People will be surprised by the humour in Sanatorium.
When you make a documentary like that, sometimes it doesn't even feel like a documentary. It feels like you're watching almost something scripted. It isn't scripted. It's really finding people who will remain true to who they are in front of the camera. Finding people who don't have some of the inhibitions that I would have as an Irish person if you put a camera in my face! But, you know, Ukrainian people at this time have much bigger problems on their plates than a camera.
In my notes, I wrote, 'Life goes on' - and then one of the guests said exactly the same thing.
I think maybe it's one of the central messages. There is an extraordinary sense of resilience and power in seeing ordinary people getting on with their lives in extraordinary times. Bravery doesn't always have to be someone on the frontline with a gun. I think you can see it in other ways. Where you see, look, someone's going to retain their sense of humour, they're going to retain the ability to make light and joke and all of these things in a very dark situation. For me, that's something I'm really proud to show.
The sanatorium have really embraced this film. We were always honest. We said, 'Look, we're not making a promotional film. We want to make an honest film about human experiences'. But they have really taken ownership over this film and they really love it, despite the film going into warts and all. The place isn't perfect, but I think for us it was the biggest seal of approval for the staff to say, 'Look, we understand what you were trying to do here'. We're trying to show something that wasn't visibly obvious to the rest of the world.

And now their story will reach a wider audience because Sanatorium has been chosen as Ireland's entry in the International Feature Film category for next year's Oscars.

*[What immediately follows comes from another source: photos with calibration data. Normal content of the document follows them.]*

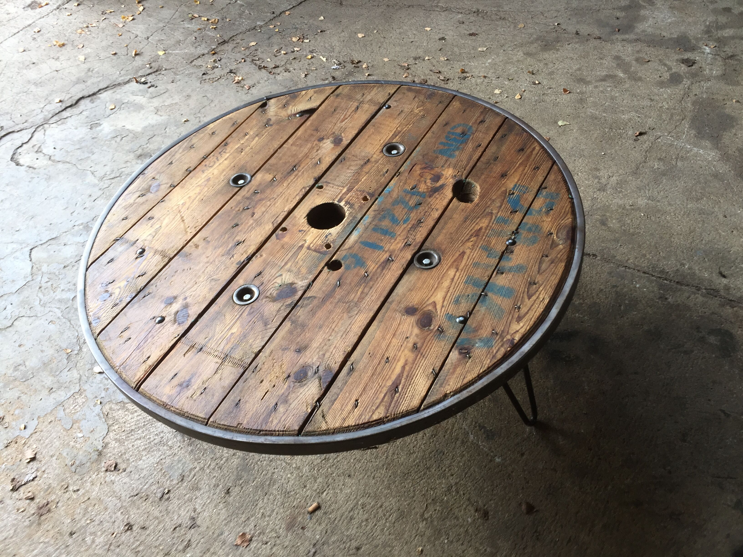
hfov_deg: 61.7
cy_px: 278
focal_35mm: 29
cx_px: 372
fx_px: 622
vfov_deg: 48.2
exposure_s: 1/50
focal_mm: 4.15
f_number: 2.2
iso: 40
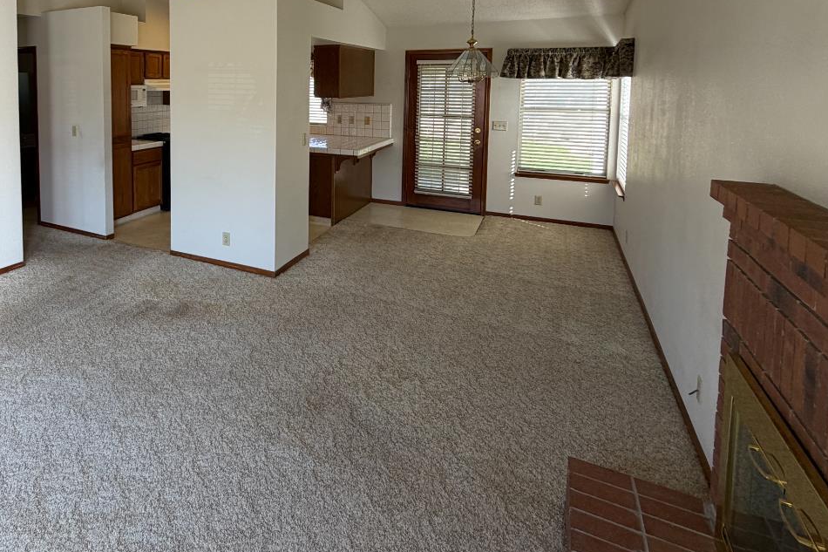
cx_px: 221
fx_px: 529
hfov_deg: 71.6
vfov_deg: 52.0
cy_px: 120
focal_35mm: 23
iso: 100
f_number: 2.2
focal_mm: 2.22
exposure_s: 1/121
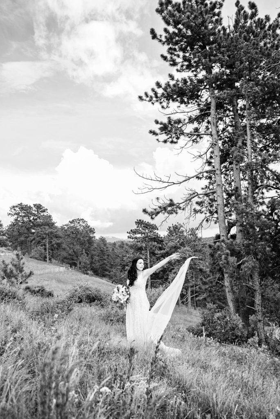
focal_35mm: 30
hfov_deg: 43.7
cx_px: 140
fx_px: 350
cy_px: 210
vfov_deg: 61.9
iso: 64
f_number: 3.2
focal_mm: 30
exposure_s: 1/320
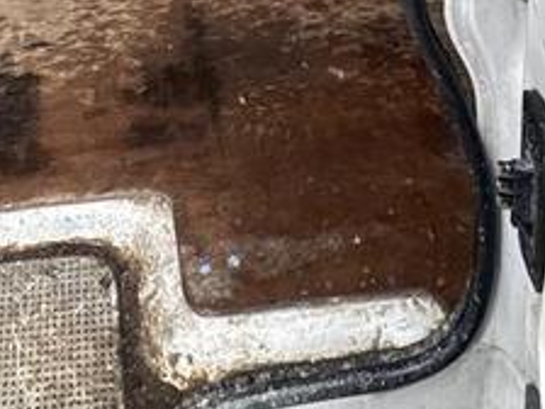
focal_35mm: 56
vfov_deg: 18.3
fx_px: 882
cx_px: 114
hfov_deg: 33.4
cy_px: -390
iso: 125
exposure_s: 1/109
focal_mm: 2.22
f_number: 2.2
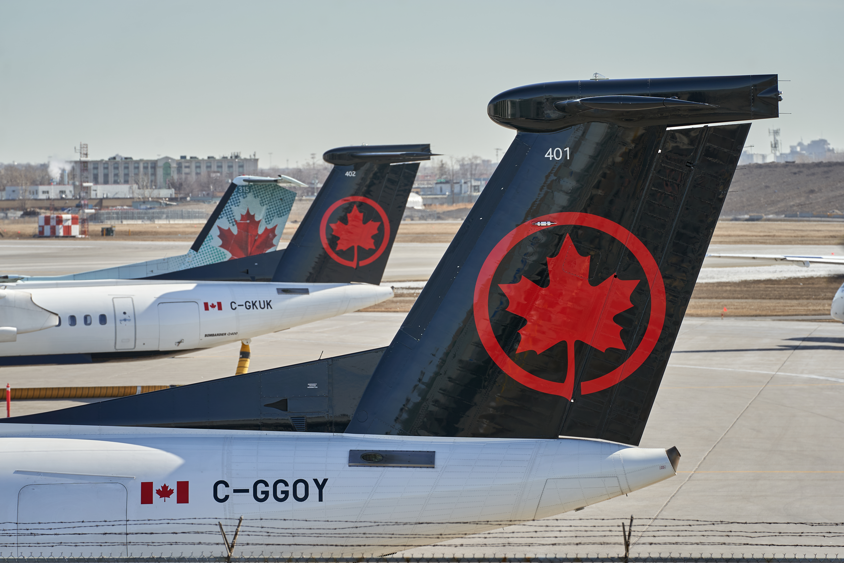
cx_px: 422
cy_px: 282
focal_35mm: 200
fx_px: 4689
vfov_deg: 6.9
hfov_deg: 10.3
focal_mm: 200
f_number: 7.1
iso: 100
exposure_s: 1/200
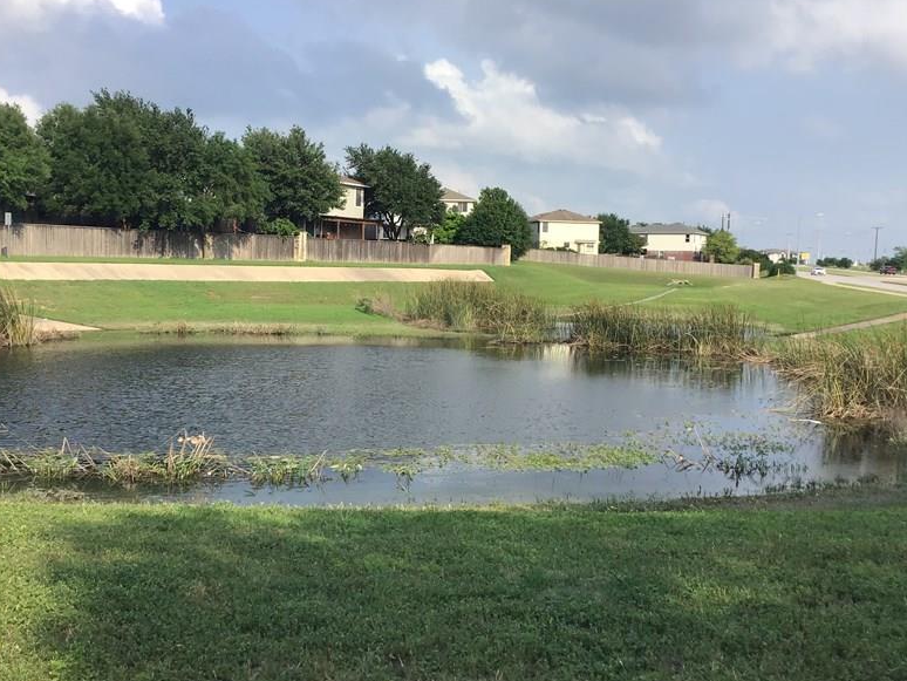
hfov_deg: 45.8
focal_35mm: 41
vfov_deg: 35.2
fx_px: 1075
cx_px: 439
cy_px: 342
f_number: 2.4
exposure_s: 1/1018
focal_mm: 3.3
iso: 25
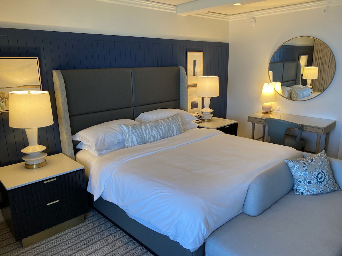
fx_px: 257
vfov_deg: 53.1
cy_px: 128
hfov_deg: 67.3
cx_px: 171
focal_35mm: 26
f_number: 1.8
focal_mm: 4.25
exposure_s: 1/120
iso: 100
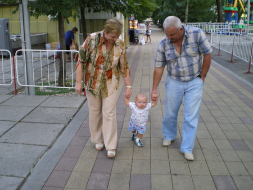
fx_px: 278
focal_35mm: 38
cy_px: 95
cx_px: 126
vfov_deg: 37.8
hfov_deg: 49.0
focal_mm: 6.3
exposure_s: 1/50
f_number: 3.1
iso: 200
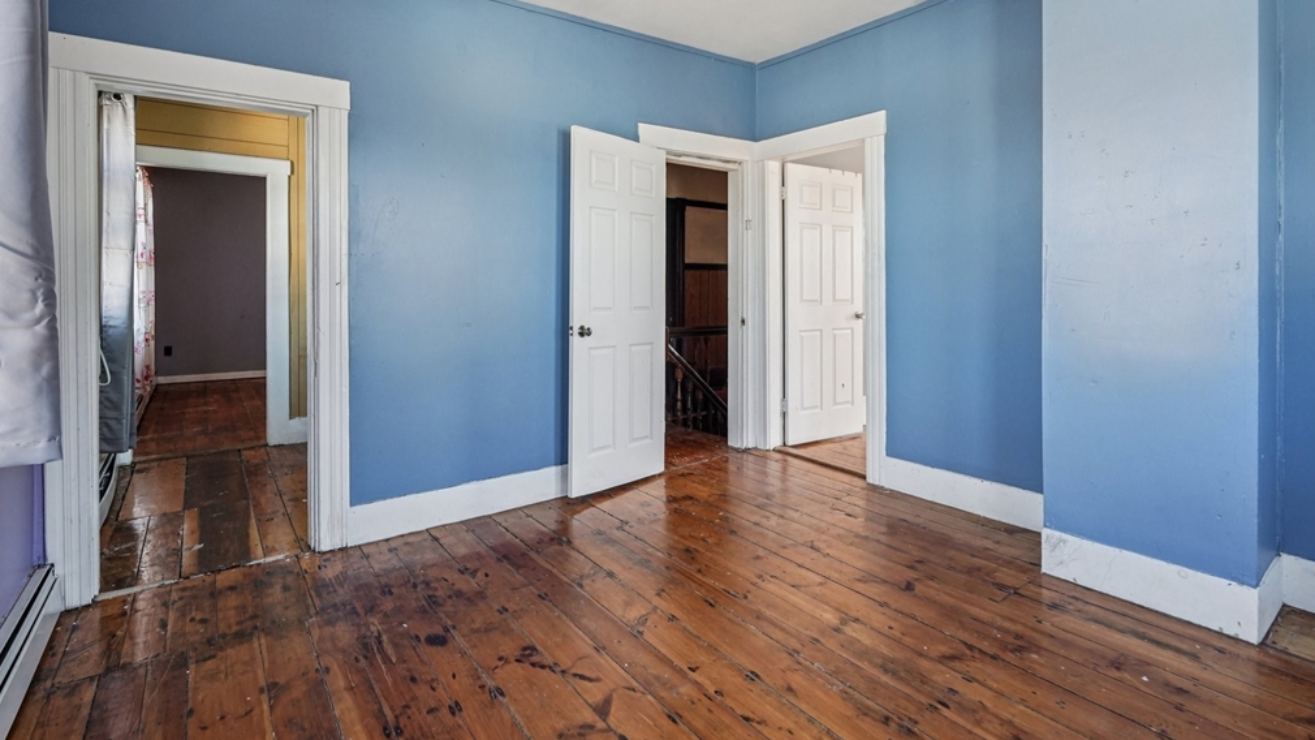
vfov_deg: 63.4
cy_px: 303
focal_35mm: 17
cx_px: 658
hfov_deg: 95.9
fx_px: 593
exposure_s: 1/30
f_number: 8
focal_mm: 16
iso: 640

So much work goes into making a film like this, and you really never know how something is going to be received. People work so hard to make these films. As a director, I'm directing, but I'm also a representative of this film. I'm the person who has the opportunity to say to you, 'There's so many people involved in making this'. First of all, our Ukrainian team were phenomenal - all-Ukrainian crew. And then we had the producers in Dublin - Ken Wardrop, Andrew Freedman, Samantha Corr of Venom Films. Venom you may know from previous documentaries like His & Hers, Making the Grade, Katie. These are people who just put so much effort into it.
To be selected as Ireland's official entry into the Oscars, the way I see it, it's kind of a win already. Whether we get nominated or shortlisted or not, I think it says a lot about where Ireland is as a country to select a film like Sanatorium to represent the country. It says how outward-facing we are as a country.
What's your next film?
We're about three-quarters of the way through shooting my next documentary, which is a film called The Siege of Paradise. It's about overtourism in a place in Italy called Cinque Terre. It's a film that is observational in style and it's told through a variety of perspectives, where we really get into the reality of what it's like to live in a place where the lifeblood of the economy is tourism.
Sanatorium is in cinemas now. The 15-film International Feature Film shortlist for the Oscars will be announced on 16 December. The final five nominees will be announced on 22 January, 2026.